Dataset items
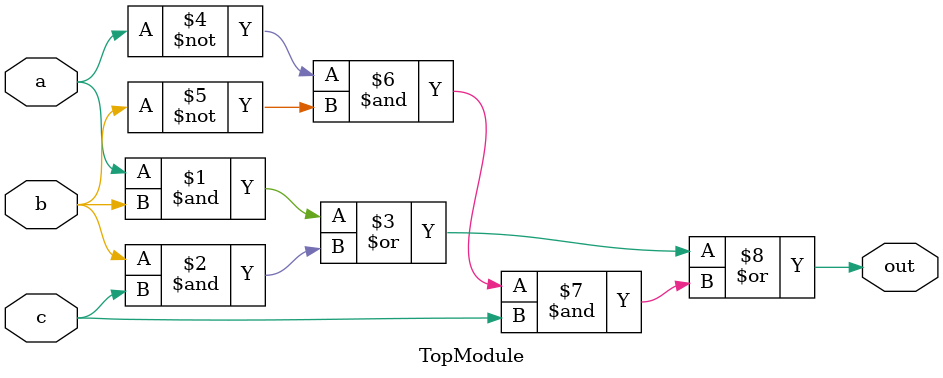
<source format=sv>
module TopModule (
    input wire a,
    input wire b,
    input wire c,
    output wire out
);
    // Implement combinational logic as per the derived logical expression
    assign out = (a & b) | (b & c) | (~a & ~b & c);
endmodule
</source>
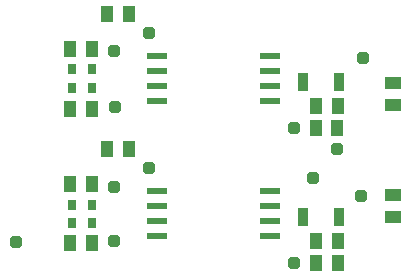
<source format=gtp>
G04*
G04 #@! TF.GenerationSoftware,Altium Limited,Altium Designer,21.6.4 (81)*
G04*
G04 Layer_Color=8421504*
%FSLAX25Y25*%
%MOIN*%
G70*
G04*
G04 #@! TF.SameCoordinates,1C97AE3E-24CA-4656-ADB5-1DC68C47BFAE*
G04*
G04*
G04 #@! TF.FilePolarity,Positive*
G04*
G01*
G75*
%ADD16R,0.07087X0.02362*%
%ADD17R,0.02756X0.03347*%
%ADD18R,0.03543X0.06496*%
G04:AMPARAMS|DCode=19|XSize=39.37mil|YSize=39.37mil|CornerRadius=9.84mil|HoleSize=0mil|Usage=FLASHONLY|Rotation=90.000|XOffset=0mil|YOffset=0mil|HoleType=Round|Shape=RoundedRectangle|*
%AMROUNDEDRECTD19*
21,1,0.03937,0.01968,0,0,90.0*
21,1,0.01968,0.03937,0,0,90.0*
1,1,0.01968,0.00984,0.00984*
1,1,0.01968,0.00984,-0.00984*
1,1,0.01968,-0.00984,-0.00984*
1,1,0.01968,-0.00984,0.00984*
%
%ADD19ROUNDEDRECTD19*%
%ADD20R,0.03937X0.05315*%
%ADD21R,0.05315X0.03937*%
D16*
X-71000Y93000D02*
D03*
Y98000D02*
D03*
Y103000D02*
D03*
Y108000D02*
D03*
X-33400Y93000D02*
D03*
Y98000D02*
D03*
Y103000D02*
D03*
Y108000D02*
D03*
Y63000D02*
D03*
Y58000D02*
D03*
Y53000D02*
D03*
Y48000D02*
D03*
X-71000Y63000D02*
D03*
Y58000D02*
D03*
Y53000D02*
D03*
Y48000D02*
D03*
D17*
X-99448Y58600D02*
D03*
X-92952D02*
D03*
X-99448Y52400D02*
D03*
X-92952D02*
D03*
X-99448Y97600D02*
D03*
X-92952D02*
D03*
X-99448Y103700D02*
D03*
X-92952D02*
D03*
D18*
X-10496Y99500D02*
D03*
X-22504D02*
D03*
Y54500D02*
D03*
X-10496D02*
D03*
D19*
X-2500Y107500D02*
D03*
X-3000Y61500D02*
D03*
X-25500Y39000D02*
D03*
Y84000D02*
D03*
X-19000Y67500D02*
D03*
X-11000Y77000D02*
D03*
X-118000Y46000D02*
D03*
X-73800Y70900D02*
D03*
X-73700Y115900D02*
D03*
X-85300Y46600D02*
D03*
X-85200Y91100D02*
D03*
X-85300Y64400D02*
D03*
X-85400Y109700D02*
D03*
D20*
X-87842Y122000D02*
D03*
X-80558D02*
D03*
X-92958Y65300D02*
D03*
X-100242D02*
D03*
X-92958Y45700D02*
D03*
X-100242D02*
D03*
X-10858Y46500D02*
D03*
X-18142D02*
D03*
X-11000Y84000D02*
D03*
X-18283D02*
D03*
X-10858Y39000D02*
D03*
X-18142D02*
D03*
X-10858Y91500D02*
D03*
X-18142D02*
D03*
X-100242Y90600D02*
D03*
X-92958D02*
D03*
X-100242Y110500D02*
D03*
X-92958D02*
D03*
X-80358Y77200D02*
D03*
X-87642D02*
D03*
D21*
X7500Y61783D02*
D03*
Y54500D02*
D03*
Y91858D02*
D03*
Y99142D02*
D03*
M02*

</source>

◆ **Directions for this task**
The answer must be the data above, repeated exactly, with no pictures.

◆ **Solution below**
<source format=sv>
module TopModule (
    input wire a,
    input wire b,
    input wire c,
    output wire out
);
    // Implement combinational logic as per the derived logical expression
    assign out = (a & b) | (b & c) | (~a & ~b & c);
endmodule
</source>
<source format=gtp>
G04*
G04 #@! TF.GenerationSoftware,Altium Limited,Altium Designer,21.6.4 (81)*
G04*
G04 Layer_Color=8421504*
%FSLAX25Y25*%
%MOIN*%
G70*
G04*
G04 #@! TF.SameCoordinates,1C97AE3E-24CA-4656-ADB5-1DC68C47BFAE*
G04*
G04*
G04 #@! TF.FilePolarity,Positive*
G04*
G01*
G75*
%ADD16R,0.07087X0.02362*%
%ADD17R,0.02756X0.03347*%
%ADD18R,0.03543X0.06496*%
G04:AMPARAMS|DCode=19|XSize=39.37mil|YSize=39.37mil|CornerRadius=9.84mil|HoleSize=0mil|Usage=FLASHONLY|Rotation=90.000|XOffset=0mil|YOffset=0mil|HoleType=Round|Shape=RoundedRectangle|*
%AMROUNDEDRECTD19*
21,1,0.03937,0.01968,0,0,90.0*
21,1,0.01968,0.03937,0,0,90.0*
1,1,0.01968,0.00984,0.00984*
1,1,0.01968,0.00984,-0.00984*
1,1,0.01968,-0.00984,-0.00984*
1,1,0.01968,-0.00984,0.00984*
%
%ADD19ROUNDEDRECTD19*%
%ADD20R,0.03937X0.05315*%
%ADD21R,0.05315X0.03937*%
D16*
X-71000Y93000D02*
D03*
Y98000D02*
D03*
Y103000D02*
D03*
Y108000D02*
D03*
X-33400Y93000D02*
D03*
Y98000D02*
D03*
Y103000D02*
D03*
Y108000D02*
D03*
Y63000D02*
D03*
Y58000D02*
D03*
Y53000D02*
D03*
Y48000D02*
D03*
X-71000Y63000D02*
D03*
Y58000D02*
D03*
Y53000D02*
D03*
Y48000D02*
D03*
D17*
X-99448Y58600D02*
D03*
X-92952D02*
D03*
X-99448Y52400D02*
D03*
X-92952D02*
D03*
X-99448Y97600D02*
D03*
X-92952D02*
D03*
X-99448Y103700D02*
D03*
X-92952D02*
D03*
D18*
X-10496Y99500D02*
D03*
X-22504D02*
D03*
Y54500D02*
D03*
X-10496D02*
D03*
D19*
X-2500Y107500D02*
D03*
X-3000Y61500D02*
D03*
X-25500Y39000D02*
D03*
Y84000D02*
D03*
X-19000Y67500D02*
D03*
X-11000Y77000D02*
D03*
X-118000Y46000D02*
D03*
X-73800Y70900D02*
D03*
X-73700Y115900D02*
D03*
X-85300Y46600D02*
D03*
X-85200Y91100D02*
D03*
X-85300Y64400D02*
D03*
X-85400Y109700D02*
D03*
D20*
X-87842Y122000D02*
D03*
X-80558D02*
D03*
X-92958Y65300D02*
D03*
X-100242D02*
D03*
X-92958Y45700D02*
D03*
X-100242D02*
D03*
X-10858Y46500D02*
D03*
X-18142D02*
D03*
X-11000Y84000D02*
D03*
X-18283D02*
D03*
X-10858Y39000D02*
D03*
X-18142D02*
D03*
X-10858Y91500D02*
D03*
X-18142D02*
D03*
X-100242Y90600D02*
D03*
X-92958D02*
D03*
X-100242Y110500D02*
D03*
X-92958D02*
D03*
X-80358Y77200D02*
D03*
X-87642D02*
D03*
D21*
X7500Y61783D02*
D03*
Y54500D02*
D03*
Y91858D02*
D03*
Y99142D02*
D03*
M02*

</source>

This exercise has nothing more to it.